§ **Extract to read**:

I Got Nothing Today. Sorry. So Instead, You Can Look At My Wood.

I tried to write some snappy essays for you last night, came up dry.  I have a lot of good ideas, but my essay-writin’ segment of the brain is conking out to the point where I don’t feel like making good arguments in a sloppy way.
So here!  Have some more woodworking!
My wife surprised me for my birthday, proving she is the best wife in the world by buying me the thing I wanted most: reproduction Ms. Pac-Man cabinet art.  Ms. Pac-Man is the game of my childhood, and a bonding experience with my father: every time we get together, we find some way to go head-to-head, devouring dots.  So I’d been thinking about how to make my cabinet look like a Ms. Pac-Man machine, and lo!  She had done the research to find me the art!
There’s just one problem, though:
The art doesn’t fit.
*sad trombone*
Some have asked, “Why don’t you just cut the art to fit?” And my answer is, “Why don’t you chop up the Mona Lisa to fit in a smaller frame?” This is classic art, man, and I’m not going to resize it. That would bug me. No, instead I’ll just have to make a new, reproduction Ms. Pac-Man arcade cabinet at some point down the line.
In the meantime, Erin and I did the final touches before the coat of paint:
It looks like an actual piece of furniture now, which still amazes us. We wander outside to look at it in a happy daze, unable to believe that we did this. Which is bizarre, this idea that we formed something from tools and raw materials, but here’s the proof. It’s done. We can put things in it. So strange!
The painting is what I’m excited about. I’m told that once you paint it, it becomes an arcade cabinet, and that I can see: right now, it’s all patched wood and beams, but when it gets a coat of glossy black, it becomes a single object, and that will be exciting as fuck. I’ll probably do that on Sunday, as I have some delightful Angie-company visiting this weekend.
The great thing is that after this, I know what project I’m doing next. Gini and I have always wanted a Secret Passage in the basement. So we shall make one, hiding a door with swinging bookcases. This is going to involve me being good enough to make normal bookcases – which, let’s be honest, we can never get enough of – and then eventually making a heavily customized one. That’s a project that’ll take probably a year of time to get good at, since it’ll involve making at least seven bookcases before we’re done.
But hey. I’ve got time and wood on my hands.

Building An Arcade Cabinet: About Halfway Through

So this Sunday, as Erin’s Father’s Day present to me, my daughter and I started making an arcade cabinet.  Which is intimidating; we had set up all the tools, but now we actually had to use them.

§ **Dataset section**:
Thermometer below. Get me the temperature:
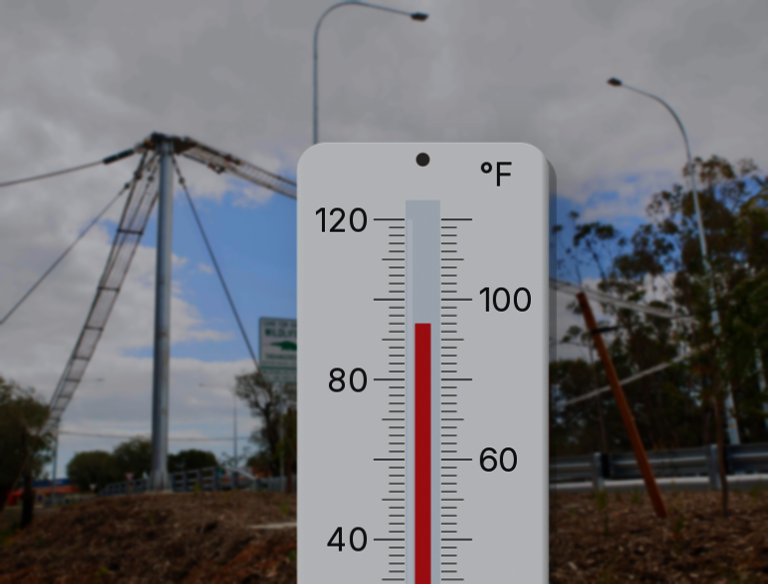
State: 94 °F
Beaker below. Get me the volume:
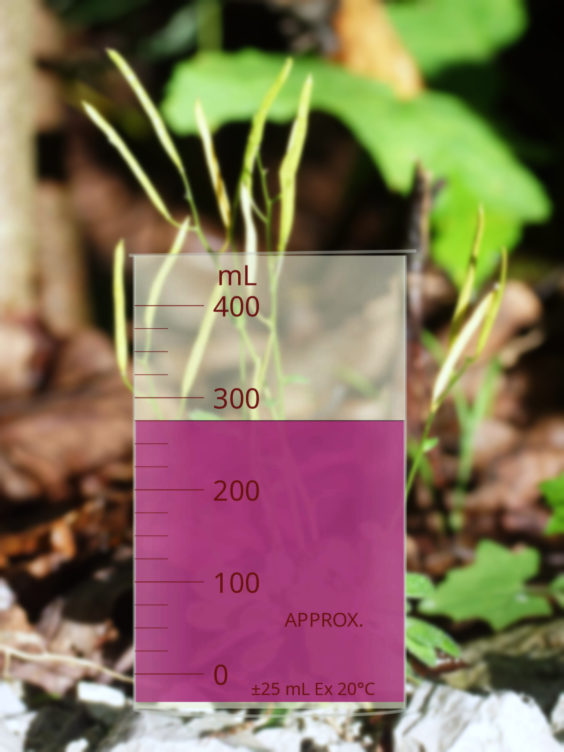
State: 275 mL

§ **Work to be completed**:
Extend the arcade cabinet blog post past its final sentence, carrying the second entry on from the point where the tools must finally be used. The listing serves no purpose here and may be set aside.

§ **Written answer**:
Our first issue was tracing the diagram on the board, which involved about an hour of careful measuring, and then cutting it out using our freshly-purchased jigsaw:
We made several errors, but the biggest one was that frankly, never trust the blade that comes with the jigsaw. It was a tiny thing that left a very lopsided cut as we cut through the board on the lowest, slowest setting – which we thought was my poor skill. Once we got a better blade at Lowes, one that was recommended by another book, we discovered that hey, Erin’s a natural at this! Wait! Now I’m a natural! It worked!
When that was all done, we completed the day with triumph:
But I was bored and restless, since Gini wasn’t back and I didn’t feel like going out for a run – so instead, I sat down for another two hours in the workshop and made the base and monitor shelf.
The next night, Gini helped me screw in the bases and shelves:
Here was where I made the other major error: in trying to rush the shelf placement so as not to hurt Gini’s back (she was holding the monitor shelf at an awkward, disc-snapping angle), I rushed it and now the shelf’s a little tilted. We’ll fix that in-cabinet, but it just proves that really, you should take your time.
And last night, I had an absolute panic attack. I went shopping for food, and while getting some Omega-3 healthy eggs, I looked at the chocolate chip cookie dough. And I realized: I couldn’t have that. Ever. No more would I just have a bad evening where I could tank up on cookie dough, or Entenmann’s chocolate cake, or just Ben and Jerry’s… whole worlds of food closed off to me. And then I thought of my job’s schedule-tightening where I’m no longer free to switch my hours around, and this just all seemed so overwhelming, all the things I couldn’t do any more, and…
…wham. Panic attack.
I didn’t know what to do, aside from crying and holding Gini, so… I went out into the garage to work some more on the cabinet. And you know what? It worked. I can’t think of anything else when I’m in the workshop; I have to concentrate on something external and concrete, and if I fail to pay attention, it all collapses. So I lost myself in a good ninety minutes of drilling, cutting, and sawing, and in the end I had about half of the cabinet complete:
That’s about twelve hours worth of work right there, for a distinctly amateur woodworker. And there’s tons of tiny flaws, but I won’t tell you about them, because you probably won’t notice them when all is said and done. Like any good craftsman, I’m learning and fixing as I go, and when it’s done it’ll look impressive to you, even as I see the hundreds of errors I could have done better.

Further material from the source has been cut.